[TEXTAUSSCHNITT]
□ □ □ □ □ □ □

Ich wage zu behaupten, dass es genau diese Art von
Wachsamkeit ist, zu der Jesus uns im Sonntagsevangelium aufruft. Eben nicht
verbissen danach gieren, dass irgendetwas Spektakuläres geschieht, sondern
vielmehr das tun, was hier und heute für uns dran ist (und sei es auch ein
Nickerchen auf dem Sofa). Gleichzeitig aber ganz aufmerksam und wach dafür sein,
was wir von Gott her hören, der sich oft so leise und zart in den Regungen unseres
Herzens bemerkbar macht.

□ □ □ □ □ □ □

[DATENSÄTZE]
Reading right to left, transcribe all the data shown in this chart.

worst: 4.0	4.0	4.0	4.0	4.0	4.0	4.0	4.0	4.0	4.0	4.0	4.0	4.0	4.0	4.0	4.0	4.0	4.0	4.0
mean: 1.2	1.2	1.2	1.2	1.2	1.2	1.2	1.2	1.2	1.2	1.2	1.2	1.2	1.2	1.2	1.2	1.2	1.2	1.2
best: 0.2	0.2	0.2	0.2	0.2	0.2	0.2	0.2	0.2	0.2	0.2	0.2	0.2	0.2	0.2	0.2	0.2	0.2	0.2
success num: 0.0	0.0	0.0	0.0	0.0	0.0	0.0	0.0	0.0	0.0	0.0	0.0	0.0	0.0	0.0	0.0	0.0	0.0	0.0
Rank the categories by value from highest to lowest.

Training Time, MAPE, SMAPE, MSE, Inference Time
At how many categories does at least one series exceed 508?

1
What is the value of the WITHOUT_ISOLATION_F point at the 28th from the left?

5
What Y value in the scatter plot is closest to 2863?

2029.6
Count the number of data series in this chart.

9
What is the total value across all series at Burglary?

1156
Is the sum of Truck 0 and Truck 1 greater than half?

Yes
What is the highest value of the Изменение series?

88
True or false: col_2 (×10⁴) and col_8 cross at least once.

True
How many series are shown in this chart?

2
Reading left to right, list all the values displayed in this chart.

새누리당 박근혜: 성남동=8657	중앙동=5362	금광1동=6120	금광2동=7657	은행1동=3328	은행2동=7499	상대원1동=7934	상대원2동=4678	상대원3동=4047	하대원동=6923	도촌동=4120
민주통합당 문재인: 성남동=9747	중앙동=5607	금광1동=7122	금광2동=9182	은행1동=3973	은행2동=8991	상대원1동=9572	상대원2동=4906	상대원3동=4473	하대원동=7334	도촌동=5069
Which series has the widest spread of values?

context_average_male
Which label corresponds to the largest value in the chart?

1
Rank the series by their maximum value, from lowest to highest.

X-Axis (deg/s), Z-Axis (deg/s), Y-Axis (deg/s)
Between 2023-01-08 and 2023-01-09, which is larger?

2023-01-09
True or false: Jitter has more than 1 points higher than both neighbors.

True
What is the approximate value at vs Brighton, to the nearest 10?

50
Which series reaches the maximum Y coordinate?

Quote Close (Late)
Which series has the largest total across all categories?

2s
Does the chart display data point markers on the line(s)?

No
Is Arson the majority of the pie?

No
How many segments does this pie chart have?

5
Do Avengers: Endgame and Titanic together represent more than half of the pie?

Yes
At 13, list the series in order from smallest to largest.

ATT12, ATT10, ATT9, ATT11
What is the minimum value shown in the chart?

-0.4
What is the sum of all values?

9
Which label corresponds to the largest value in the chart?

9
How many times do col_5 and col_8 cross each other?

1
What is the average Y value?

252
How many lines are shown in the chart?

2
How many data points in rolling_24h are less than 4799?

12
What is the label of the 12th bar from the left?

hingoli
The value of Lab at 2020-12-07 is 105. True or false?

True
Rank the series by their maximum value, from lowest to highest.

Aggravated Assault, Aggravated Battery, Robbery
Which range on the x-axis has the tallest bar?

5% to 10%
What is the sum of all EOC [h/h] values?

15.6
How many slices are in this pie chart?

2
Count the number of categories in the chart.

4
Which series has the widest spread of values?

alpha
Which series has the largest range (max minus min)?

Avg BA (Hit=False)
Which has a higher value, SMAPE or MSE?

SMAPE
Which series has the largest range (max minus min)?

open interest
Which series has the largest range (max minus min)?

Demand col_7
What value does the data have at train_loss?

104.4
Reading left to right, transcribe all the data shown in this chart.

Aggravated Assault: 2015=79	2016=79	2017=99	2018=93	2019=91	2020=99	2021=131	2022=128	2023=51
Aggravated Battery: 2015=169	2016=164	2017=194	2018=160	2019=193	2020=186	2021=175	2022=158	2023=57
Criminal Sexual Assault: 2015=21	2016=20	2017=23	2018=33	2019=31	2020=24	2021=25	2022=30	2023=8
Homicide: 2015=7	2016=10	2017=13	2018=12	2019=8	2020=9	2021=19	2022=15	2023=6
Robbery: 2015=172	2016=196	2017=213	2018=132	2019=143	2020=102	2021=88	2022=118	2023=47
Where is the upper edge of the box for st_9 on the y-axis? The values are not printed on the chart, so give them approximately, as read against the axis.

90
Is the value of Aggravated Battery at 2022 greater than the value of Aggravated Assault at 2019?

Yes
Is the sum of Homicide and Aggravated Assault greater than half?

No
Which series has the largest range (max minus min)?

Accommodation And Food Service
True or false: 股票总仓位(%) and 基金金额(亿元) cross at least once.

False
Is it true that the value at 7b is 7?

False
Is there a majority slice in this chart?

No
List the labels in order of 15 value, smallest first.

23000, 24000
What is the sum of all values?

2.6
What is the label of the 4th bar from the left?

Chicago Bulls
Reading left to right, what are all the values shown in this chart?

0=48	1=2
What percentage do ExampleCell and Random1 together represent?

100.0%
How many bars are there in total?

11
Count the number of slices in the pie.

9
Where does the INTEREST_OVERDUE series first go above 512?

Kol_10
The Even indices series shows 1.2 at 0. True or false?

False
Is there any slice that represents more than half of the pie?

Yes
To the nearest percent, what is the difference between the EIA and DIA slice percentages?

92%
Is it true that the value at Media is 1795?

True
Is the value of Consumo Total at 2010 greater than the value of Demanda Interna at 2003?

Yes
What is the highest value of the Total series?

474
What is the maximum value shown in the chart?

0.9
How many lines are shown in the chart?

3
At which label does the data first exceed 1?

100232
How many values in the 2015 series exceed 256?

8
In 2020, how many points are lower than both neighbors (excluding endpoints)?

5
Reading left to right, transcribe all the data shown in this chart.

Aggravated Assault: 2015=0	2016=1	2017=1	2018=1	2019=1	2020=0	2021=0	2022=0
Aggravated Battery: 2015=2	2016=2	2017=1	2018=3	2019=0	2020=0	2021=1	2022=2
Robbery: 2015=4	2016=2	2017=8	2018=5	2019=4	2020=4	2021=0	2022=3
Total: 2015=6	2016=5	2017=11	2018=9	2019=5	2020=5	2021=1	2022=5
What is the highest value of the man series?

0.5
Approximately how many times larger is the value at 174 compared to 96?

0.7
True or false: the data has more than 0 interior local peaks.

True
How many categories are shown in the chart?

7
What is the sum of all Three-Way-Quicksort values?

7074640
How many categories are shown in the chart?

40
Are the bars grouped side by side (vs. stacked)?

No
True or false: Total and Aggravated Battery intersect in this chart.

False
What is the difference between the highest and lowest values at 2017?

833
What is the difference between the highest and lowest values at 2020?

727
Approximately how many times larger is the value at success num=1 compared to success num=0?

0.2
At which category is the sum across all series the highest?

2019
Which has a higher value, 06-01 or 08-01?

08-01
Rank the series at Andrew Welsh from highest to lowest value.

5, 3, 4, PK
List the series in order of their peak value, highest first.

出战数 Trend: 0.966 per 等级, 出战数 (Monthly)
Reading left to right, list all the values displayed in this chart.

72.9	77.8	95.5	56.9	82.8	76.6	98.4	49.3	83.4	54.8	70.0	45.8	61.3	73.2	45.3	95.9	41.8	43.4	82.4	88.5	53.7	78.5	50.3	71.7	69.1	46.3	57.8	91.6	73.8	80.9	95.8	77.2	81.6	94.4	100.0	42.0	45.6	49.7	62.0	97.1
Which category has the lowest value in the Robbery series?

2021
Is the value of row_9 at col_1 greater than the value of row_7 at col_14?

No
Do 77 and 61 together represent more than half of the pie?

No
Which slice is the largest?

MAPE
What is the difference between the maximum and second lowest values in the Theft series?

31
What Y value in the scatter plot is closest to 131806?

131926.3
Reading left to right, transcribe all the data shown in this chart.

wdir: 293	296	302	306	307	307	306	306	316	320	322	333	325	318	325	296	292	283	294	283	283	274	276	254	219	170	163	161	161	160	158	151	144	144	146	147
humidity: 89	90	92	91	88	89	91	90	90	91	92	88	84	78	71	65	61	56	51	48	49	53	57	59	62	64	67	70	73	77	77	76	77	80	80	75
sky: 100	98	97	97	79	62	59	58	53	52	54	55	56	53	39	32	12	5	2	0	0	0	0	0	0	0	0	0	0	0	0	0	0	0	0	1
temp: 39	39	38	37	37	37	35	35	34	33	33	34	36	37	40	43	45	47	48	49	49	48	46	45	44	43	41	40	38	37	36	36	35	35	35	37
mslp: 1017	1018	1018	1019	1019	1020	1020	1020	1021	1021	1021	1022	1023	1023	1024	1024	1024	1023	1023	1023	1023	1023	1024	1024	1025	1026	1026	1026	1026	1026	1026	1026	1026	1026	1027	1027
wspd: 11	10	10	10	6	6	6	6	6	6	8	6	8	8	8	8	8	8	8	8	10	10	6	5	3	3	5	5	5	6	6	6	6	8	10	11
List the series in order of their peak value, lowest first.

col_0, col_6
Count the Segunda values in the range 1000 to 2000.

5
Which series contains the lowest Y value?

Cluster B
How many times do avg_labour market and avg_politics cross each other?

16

□ □ □ □ □ □ □

[AUFGABENSTELLUNG] Führen Sie den Textausschnitt über die Wachsamkeit im Sonntagsevangelium im Anschluss an seinen letzten Satz weiter.

[ERGEBNIS]
"Domini canes" - Hunde des Herrn, so werden die
Dominikaner seit Jahrhunderten gerne spöttisch betitelt. Doch ich gestehe, je mehr ich
darüber nachdenke, umso mehr empfinde ich das als ebenso originelle wie
treffende Umschreibung unserer Berufung, nämlich ganz wachsam zu sein
für die Stimme Gottes, bereit zu sein, wenn wir unseren Namen hören, Ihm mit Liebe und Hingabe zu
folgen, wenn Er uns ruft.
Und so wünsche ich uns allen, dass wir in den Tagen des Advents ganz hellhörig werden auf Ihn hin, im festen Vertrauen darauf, dass Sein Ruf uns ins wahre Leben hineinführen will.